BEGIN Information provided
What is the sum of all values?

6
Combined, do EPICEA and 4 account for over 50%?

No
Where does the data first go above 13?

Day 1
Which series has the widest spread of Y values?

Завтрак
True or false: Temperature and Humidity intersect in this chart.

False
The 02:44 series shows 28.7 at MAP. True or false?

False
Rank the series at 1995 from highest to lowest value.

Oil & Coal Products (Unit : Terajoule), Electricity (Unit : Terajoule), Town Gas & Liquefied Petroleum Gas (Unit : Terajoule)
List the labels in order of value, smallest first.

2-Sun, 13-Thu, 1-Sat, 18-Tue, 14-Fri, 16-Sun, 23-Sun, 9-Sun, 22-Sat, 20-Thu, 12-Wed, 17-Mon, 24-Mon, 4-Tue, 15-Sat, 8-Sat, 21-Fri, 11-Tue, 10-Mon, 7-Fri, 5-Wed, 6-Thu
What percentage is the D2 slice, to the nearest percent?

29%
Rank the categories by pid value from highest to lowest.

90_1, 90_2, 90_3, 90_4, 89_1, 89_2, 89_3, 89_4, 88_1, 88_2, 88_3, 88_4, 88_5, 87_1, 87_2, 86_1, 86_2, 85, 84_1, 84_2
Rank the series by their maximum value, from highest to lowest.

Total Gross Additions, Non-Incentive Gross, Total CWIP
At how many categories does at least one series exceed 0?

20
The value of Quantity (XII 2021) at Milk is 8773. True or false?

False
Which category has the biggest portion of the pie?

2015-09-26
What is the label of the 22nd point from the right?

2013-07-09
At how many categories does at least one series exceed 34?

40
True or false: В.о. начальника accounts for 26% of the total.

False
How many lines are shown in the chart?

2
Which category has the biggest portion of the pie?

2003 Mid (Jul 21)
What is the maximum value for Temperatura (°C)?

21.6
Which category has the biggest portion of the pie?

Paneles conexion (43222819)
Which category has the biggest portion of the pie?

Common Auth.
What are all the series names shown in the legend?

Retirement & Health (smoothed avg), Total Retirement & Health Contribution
END Information provided
(Your goal) Pick out each line of the records above that contains the word "chart", and copy every such line in full.

(Solution to this exercise)
True or false: Temperature and Humidity intersect in this chart.
How many lines are shown in the chart?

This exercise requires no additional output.